Die beiden Glocken, die frei in einem Mauerpfeiler hängen, wurden übrigens von himolla-Firmengründer Carl Hierl finanziert. In den Tönen a und c harmonieren sie seither mit denen der katholischen Pfarrkirche Sankt Pauli Bekehrung.

„Eine Kirche ist für mich in erster Linie ein Ort, an dem Menschen sich Zeit nehmen, zur Ruhe kommen und Gott begegnen können“, antwortet der amtierende Pfarrer Edson Schumacher auf die Frage, was ihn mit der Johanneskirche verbinde. „Dass unsere Kirche eine historische Bedeutung hat, ist etwas sehr schönes, steht für mich als Theologe aber nicht an erster Stelle“.

Als besonders gelungen empfindet er die Anordnung des Taufbeckens, das im Mittelpunkt stehend auch den hohen Wert der Taufe widerspiegelt.
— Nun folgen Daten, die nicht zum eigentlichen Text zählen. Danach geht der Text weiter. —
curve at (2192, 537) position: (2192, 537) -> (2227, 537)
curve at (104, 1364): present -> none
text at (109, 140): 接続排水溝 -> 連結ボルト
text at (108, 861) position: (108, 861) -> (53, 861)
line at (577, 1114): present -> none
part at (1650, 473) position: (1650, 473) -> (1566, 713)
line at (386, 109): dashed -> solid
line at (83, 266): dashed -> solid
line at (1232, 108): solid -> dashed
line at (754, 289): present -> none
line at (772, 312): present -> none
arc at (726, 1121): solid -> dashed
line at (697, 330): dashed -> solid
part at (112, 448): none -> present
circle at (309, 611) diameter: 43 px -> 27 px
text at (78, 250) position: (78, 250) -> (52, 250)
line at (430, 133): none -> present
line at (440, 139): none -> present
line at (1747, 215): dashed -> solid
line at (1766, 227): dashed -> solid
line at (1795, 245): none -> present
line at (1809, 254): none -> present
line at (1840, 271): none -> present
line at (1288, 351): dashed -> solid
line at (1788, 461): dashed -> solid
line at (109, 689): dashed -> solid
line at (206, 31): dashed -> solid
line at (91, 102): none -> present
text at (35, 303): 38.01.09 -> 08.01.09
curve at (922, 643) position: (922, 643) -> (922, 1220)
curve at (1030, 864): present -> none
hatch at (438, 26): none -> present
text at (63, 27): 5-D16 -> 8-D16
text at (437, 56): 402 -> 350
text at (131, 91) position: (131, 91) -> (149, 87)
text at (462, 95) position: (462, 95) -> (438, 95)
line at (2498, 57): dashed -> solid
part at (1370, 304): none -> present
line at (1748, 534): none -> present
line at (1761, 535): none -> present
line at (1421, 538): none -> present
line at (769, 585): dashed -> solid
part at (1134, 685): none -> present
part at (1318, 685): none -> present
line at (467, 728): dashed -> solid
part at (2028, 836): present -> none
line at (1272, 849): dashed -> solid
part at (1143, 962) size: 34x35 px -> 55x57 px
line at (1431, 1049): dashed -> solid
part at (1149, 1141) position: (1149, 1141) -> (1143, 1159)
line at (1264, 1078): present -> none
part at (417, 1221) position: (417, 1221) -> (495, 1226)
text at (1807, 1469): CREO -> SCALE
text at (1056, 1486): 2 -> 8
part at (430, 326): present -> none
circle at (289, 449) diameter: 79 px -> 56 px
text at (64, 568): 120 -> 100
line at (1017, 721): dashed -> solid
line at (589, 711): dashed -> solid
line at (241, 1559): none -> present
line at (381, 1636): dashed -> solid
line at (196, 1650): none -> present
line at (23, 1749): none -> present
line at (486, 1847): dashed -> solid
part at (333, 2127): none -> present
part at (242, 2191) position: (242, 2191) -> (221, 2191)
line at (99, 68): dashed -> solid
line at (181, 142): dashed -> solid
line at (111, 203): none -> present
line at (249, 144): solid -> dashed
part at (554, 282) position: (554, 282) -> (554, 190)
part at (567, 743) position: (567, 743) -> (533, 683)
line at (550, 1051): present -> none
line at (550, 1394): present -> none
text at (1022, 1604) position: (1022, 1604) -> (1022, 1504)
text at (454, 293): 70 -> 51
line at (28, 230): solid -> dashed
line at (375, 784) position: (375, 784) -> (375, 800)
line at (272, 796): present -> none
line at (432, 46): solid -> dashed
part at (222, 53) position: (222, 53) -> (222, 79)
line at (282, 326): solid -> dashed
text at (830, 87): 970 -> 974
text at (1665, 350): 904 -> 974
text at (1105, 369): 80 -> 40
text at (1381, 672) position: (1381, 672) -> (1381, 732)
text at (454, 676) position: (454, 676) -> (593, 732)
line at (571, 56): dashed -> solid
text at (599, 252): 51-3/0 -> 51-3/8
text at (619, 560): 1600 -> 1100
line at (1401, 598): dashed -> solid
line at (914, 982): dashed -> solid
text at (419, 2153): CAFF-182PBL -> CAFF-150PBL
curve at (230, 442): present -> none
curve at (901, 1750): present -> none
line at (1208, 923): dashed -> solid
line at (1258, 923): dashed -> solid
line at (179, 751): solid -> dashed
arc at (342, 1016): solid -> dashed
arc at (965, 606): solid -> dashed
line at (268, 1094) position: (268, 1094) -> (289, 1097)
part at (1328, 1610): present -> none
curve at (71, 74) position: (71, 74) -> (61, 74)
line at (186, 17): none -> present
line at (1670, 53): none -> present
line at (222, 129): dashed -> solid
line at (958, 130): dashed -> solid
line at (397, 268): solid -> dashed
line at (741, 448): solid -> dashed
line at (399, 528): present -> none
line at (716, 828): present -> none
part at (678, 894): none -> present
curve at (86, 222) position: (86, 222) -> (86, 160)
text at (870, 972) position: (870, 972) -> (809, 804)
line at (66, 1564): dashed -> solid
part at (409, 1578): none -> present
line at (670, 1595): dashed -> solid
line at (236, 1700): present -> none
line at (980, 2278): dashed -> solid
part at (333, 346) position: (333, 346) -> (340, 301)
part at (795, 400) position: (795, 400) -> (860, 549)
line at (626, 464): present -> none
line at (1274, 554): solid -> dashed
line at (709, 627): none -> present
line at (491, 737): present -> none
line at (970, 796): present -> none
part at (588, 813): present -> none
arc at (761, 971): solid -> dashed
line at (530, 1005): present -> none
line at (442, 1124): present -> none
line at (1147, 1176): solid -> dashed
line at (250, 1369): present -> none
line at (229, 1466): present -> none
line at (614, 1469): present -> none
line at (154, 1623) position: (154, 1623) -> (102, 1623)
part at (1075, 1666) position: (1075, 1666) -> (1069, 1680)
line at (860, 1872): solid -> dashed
Die große Nähe, die zwischen ihm und den Gläubigen durch die Reihung der Bänke im Viertelkreis entsteht, schätzt er als architektonische Umsetzung der evangelischen Gemeinschaft. Diese wird auch außerhalb der Gottesdienste gelebt, zu den Höhepunkten zählt das jährliche Johannesfest am 24. Juni, also an dem Tag, an dem die Kirche eingeweiht wurde.

970 Mitglieder zählt Pfarrer Edson Schumachers Gemeinde, zu der auch das Holzland zählt, heute. Die regulären Sonntagsgottesdienste beginnen um 9.00 Uhr, die Anzahl der Besucher ist derzeit durch Abstandsregeln eingeschränkt. Jeden dritten Sonntag im Monat feiert die griechisch-orthodoxe Gemeinde mit Erzpriester Georgios Vletsis die heilige Messe.

Johanneskirche Gottesdienst FH2
Gottesdienst mit Pfarrer Edson Schumacher – unter Eingehaltung des Corona-Abstands für die Besucher.